● **Exercise**
Reprint the whole of the data exactly.

== Data supplied

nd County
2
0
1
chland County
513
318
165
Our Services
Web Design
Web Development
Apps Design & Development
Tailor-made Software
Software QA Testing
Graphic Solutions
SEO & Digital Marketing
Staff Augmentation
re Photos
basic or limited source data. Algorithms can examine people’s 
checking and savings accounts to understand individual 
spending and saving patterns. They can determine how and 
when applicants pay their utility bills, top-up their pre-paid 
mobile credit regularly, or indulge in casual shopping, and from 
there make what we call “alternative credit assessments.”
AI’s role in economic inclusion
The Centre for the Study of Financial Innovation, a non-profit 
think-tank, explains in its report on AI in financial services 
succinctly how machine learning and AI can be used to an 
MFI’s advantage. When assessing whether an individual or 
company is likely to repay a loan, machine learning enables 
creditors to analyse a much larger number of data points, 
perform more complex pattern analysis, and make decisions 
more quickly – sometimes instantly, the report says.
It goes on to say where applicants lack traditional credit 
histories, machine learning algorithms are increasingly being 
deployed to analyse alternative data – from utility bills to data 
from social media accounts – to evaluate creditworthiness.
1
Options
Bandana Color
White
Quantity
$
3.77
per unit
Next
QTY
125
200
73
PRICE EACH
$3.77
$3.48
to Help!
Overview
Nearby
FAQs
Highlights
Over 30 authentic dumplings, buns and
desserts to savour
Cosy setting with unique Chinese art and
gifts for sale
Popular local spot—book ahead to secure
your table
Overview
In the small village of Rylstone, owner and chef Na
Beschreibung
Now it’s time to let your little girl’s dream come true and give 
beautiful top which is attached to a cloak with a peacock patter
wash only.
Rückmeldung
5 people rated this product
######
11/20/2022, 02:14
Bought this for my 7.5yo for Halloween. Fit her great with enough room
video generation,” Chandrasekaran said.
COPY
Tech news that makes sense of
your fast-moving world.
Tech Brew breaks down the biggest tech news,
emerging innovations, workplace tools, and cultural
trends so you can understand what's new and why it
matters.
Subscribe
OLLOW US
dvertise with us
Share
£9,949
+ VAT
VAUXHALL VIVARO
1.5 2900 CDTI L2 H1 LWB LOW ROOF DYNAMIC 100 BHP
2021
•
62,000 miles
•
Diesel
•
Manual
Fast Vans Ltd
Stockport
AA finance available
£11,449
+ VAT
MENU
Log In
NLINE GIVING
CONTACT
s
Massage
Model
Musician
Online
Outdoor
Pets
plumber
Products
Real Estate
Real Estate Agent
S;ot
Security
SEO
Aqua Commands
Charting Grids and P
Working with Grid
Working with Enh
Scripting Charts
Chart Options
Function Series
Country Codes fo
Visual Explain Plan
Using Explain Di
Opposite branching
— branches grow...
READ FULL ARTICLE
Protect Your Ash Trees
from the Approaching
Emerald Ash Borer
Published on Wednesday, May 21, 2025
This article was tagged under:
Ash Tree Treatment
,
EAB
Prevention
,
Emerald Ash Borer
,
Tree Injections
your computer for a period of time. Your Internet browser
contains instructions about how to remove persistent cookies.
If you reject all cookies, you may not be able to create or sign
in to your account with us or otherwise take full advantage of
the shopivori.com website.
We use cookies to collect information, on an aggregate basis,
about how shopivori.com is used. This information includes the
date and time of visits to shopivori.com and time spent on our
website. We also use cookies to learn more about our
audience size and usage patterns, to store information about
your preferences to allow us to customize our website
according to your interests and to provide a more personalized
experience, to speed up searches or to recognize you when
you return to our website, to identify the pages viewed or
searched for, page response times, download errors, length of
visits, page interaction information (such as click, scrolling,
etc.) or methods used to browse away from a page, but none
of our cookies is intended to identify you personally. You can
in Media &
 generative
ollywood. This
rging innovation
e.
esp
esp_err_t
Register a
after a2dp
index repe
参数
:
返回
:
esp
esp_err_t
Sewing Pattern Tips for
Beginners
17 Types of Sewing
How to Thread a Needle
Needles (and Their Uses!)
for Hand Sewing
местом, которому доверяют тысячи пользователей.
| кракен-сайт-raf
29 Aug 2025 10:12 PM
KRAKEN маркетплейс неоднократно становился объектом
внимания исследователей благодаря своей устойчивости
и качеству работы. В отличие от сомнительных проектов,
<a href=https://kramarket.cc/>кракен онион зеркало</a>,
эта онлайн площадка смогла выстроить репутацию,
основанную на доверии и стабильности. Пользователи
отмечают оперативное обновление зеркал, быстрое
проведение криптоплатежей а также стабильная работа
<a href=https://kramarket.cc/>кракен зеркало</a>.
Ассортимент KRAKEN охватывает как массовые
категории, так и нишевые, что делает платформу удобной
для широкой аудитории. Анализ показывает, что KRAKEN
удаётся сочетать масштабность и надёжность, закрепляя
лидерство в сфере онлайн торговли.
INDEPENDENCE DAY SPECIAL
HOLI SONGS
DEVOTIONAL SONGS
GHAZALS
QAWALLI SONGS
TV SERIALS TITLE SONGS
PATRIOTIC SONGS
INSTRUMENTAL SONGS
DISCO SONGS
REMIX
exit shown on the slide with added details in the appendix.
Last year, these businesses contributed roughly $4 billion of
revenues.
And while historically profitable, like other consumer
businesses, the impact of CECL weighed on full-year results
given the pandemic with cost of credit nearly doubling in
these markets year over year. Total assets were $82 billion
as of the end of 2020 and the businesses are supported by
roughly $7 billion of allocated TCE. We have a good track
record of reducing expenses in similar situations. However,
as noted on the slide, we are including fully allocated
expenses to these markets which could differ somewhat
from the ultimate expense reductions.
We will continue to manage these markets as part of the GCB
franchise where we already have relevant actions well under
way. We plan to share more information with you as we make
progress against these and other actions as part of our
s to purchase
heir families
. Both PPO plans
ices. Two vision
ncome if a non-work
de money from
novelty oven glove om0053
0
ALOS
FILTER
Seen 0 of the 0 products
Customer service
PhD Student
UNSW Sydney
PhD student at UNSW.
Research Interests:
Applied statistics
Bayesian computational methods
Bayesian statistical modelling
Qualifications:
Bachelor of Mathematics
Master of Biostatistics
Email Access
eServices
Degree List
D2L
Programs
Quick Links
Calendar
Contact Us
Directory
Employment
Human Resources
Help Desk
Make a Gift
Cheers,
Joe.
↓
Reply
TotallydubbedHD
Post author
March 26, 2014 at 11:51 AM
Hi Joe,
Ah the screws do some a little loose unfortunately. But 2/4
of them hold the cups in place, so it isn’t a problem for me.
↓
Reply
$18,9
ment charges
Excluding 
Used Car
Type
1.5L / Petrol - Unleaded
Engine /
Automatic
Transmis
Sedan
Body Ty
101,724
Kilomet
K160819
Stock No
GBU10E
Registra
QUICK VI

====

● **Exercise output**
nd County
2
0
1
chland County
513
318
165
Our Services
Web Design
Web Development
Apps Design & Development
Tailor-made Software
Software QA Testing
Graphic Solutions
SEO & Digital Marketing
Staff Augmentation
re Photos
basic or limited source data. Algorithms can examine people’s 
checking and savings accounts to understand individual 
spending and saving patterns. They can determine how and 
when applicants pay their utility bills, top-up their pre-paid 
mobile credit regularly, or indulge in casual shopping, and from 
there make what we call “alternative credit assessments.”
AI’s role in economic inclusion
The Centre for the Study of Financial Innovation, a non-profit 
think-tank, explains in its report on AI in financial services 
succinctly how machine learning and AI can be used to an 
MFI’s advantage. When assessing whether an individual or 
company is likely to repay a loan, machine learning enables 
creditors to analyse a much larger number of data points, 
perform more complex pattern analysis, and make decisions 
more quickly – sometimes instantly, the report says.
It goes on to say where applicants lack traditional credit 
histories, machine learning algorithms are increasingly being 
deployed to analyse alternative data – from utility bills to data 
from social media accounts – to evaluate creditworthiness.
1
Options
Bandana Color
White
Quantity
$
3.77
per unit
Next
QTY
125
200
73
PRICE EACH
$3.77
$3.48
to Help!
Overview
Nearby
FAQs
Highlights
Over 30 authentic dumplings, buns and
desserts to savour
Cosy setting with unique Chinese art and
gifts for sale
Popular local spot—book ahead to secure
your table
Overview
In the small village of Rylstone, owner and chef Na
Beschreibung
Now it’s time to let your little girl’s dream come true and give 
beautiful top which is attached to a cloak with a peacock patter
wash only.
Rückmeldung
5 people rated this product
######
11/20/2022, 02:14
Bought this for my 7.5yo for Halloween. Fit her great with enough room
video generation,” Chandrasekaran said.
COPY
Tech news that makes sense of
your fast-moving world.
Tech Brew breaks down the biggest tech news,
emerging innovations, workplace tools, and cultural
trends so you can understand what's new and why it
matters.
Subscribe
OLLOW US
dvertise with us
Share
£9,949
+ VAT
VAUXHALL VIVARO
1.5 2900 CDTI L2 H1 LWB LOW ROOF DYNAMIC 100 BHP
2021
•
62,000 miles
•
Diesel
•
Manual
Fast Vans Ltd
Stockport
AA finance available
£11,449
+ VAT
MENU
Log In
NLINE GIVING
CONTACT
s
Massage
Model
Musician
Online
Outdoor
Pets
plumber
Products
Real Estate
Real Estate Agent
S;ot
Security
SEO
Aqua Commands
Charting Grids and P
Working with Grid
Working with Enh
Scripting Charts
Chart Options
Function Series
Country Codes fo
Visual Explain Plan
Using Explain Di
Opposite branching
— branches grow...
READ FULL ARTICLE
Protect Your Ash Trees
from the Approaching
Emerald Ash Borer
Published on Wednesday, May 21, 2025
This article was tagged under:
Ash Tree Treatment
,
EAB
Prevention
,
Emerald Ash Borer
,
Tree Injections
your computer for a period of time. Your Internet browser
contains instructions about how to remove persistent cookies.
If you reject all cookies, you may not be able to create or sign
in to your account with us or otherwise take full advantage of
the shopivori.com website.
We use cookies to collect information, on an aggregate basis,
about how shopivori.com is used. This information includes the
date and time of visits to shopivori.com and time spent on our
website. We also use cookies to learn more about our
audience size and usage patterns, to store information about
your preferences to allow us to customize our website
according to your interests and to provide a more personalized
experience, to speed up searches or to recognize you when
you return to our website, to identify the pages viewed or
searched for, page response times, download errors, length of
visits, page interaction information (such as click, scrolling,
etc.) or methods used to browse away from a page, but none
of our cookies is intended to identify you personally. You can
in Media &
 generative
ollywood. This
rging innovation
e.
esp
esp_err_t
Register a
after a2dp
index repe
参数
:
返回
:
esp
esp_err_t
Sewing Pattern Tips for
Beginners
17 Types of Sewing
How to Thread a Needle
Needles (and Their Uses!)
for Hand Sewing
местом, которому доверяют тысячи пользователей.
| кракен-сайт-raf
29 Aug 2025 10:12 PM
KRAKEN маркетплейс неоднократно становился объектом
внимания исследователей благодаря своей устойчивости
и качеству работы. В отличие от сомнительных проектов,
<a href=https://kramarket.cc/>кракен онион зеркало</a>,
эта онлайн площадка смогла выстроить репутацию,
основанную на доверии и стабильности. Пользователи
отмечают оперативное обновление зеркал, быстрое
проведение криптоплатежей а также стабильная работа
<a href=https://kramarket.cc/>кракен зеркало</a>.
Ассортимент KRAKEN охватывает как массовые
категории, так и нишевые, что делает платформу удобной
для широкой аудитории. Анализ показывает, что KRAKEN
удаётся сочетать масштабность и надёжность, закрепляя
лидерство в сфере онлайн торговли.
INDEPENDENCE DAY SPECIAL
HOLI SONGS
DEVOTIONAL SONGS
GHAZALS
QAWALLI SONGS
TV SERIALS TITLE SONGS
PATRIOTIC SONGS
INSTRUMENTAL SONGS
DISCO SONGS
REMIX
exit shown on the slide with added details in the appendix.
Last year, these businesses contributed roughly $4 billion of
revenues.
And while historically profitable, like other consumer
businesses, the impact of CECL weighed on full-year results
given the pandemic with cost of credit nearly doubling in
these markets year over year. Total assets were $82 billion
as of the end of 2020 and the businesses are supported by
roughly $7 billion of allocated TCE. We have a good track
record of reducing expenses in similar situations. However,
as noted on the slide, we are including fully allocated
expenses to these markets which could differ somewhat
from the ultimate expense reductions.
We will continue to manage these markets as part of the GCB
franchise where we already have relevant actions well under
way. We plan to share more information with you as we make
progress against these and other actions as part of our
s to purchase
heir families
. Both PPO plans
ices. Two vision
ncome if a non-work
de money from
novelty oven glove om0053
0
ALOS
FILTER
Seen 0 of the 0 products
Customer service
PhD Student
UNSW Sydney
PhD student at UNSW.
Research Interests:
Applied statistics
Bayesian computational methods
Bayesian statistical modelling
Qualifications:
Bachelor of Mathematics
Master of Biostatistics
Email Access
eServices
Degree List
D2L
Programs
Quick Links
Calendar
Contact Us
Directory
Employment
Human Resources
Help Desk
Make a Gift
Cheers,
Joe.
↓
Reply
TotallydubbedHD
Post author
March 26, 2014 at 11:51 AM
Hi Joe,
Ah the screws do some a little loose unfortunately. But 2/4
of them hold the cups in place, so it isn’t a problem for me.
↓
Reply
$18,9
ment charges
Excluding 
Used Car
Type
1.5L / Petrol - Unleaded
Engine /
Automatic
Transmis
Sedan
Body Ty
101,724
Kilomet
K160819
Stock No
GBU10E
Registra
QUICK VI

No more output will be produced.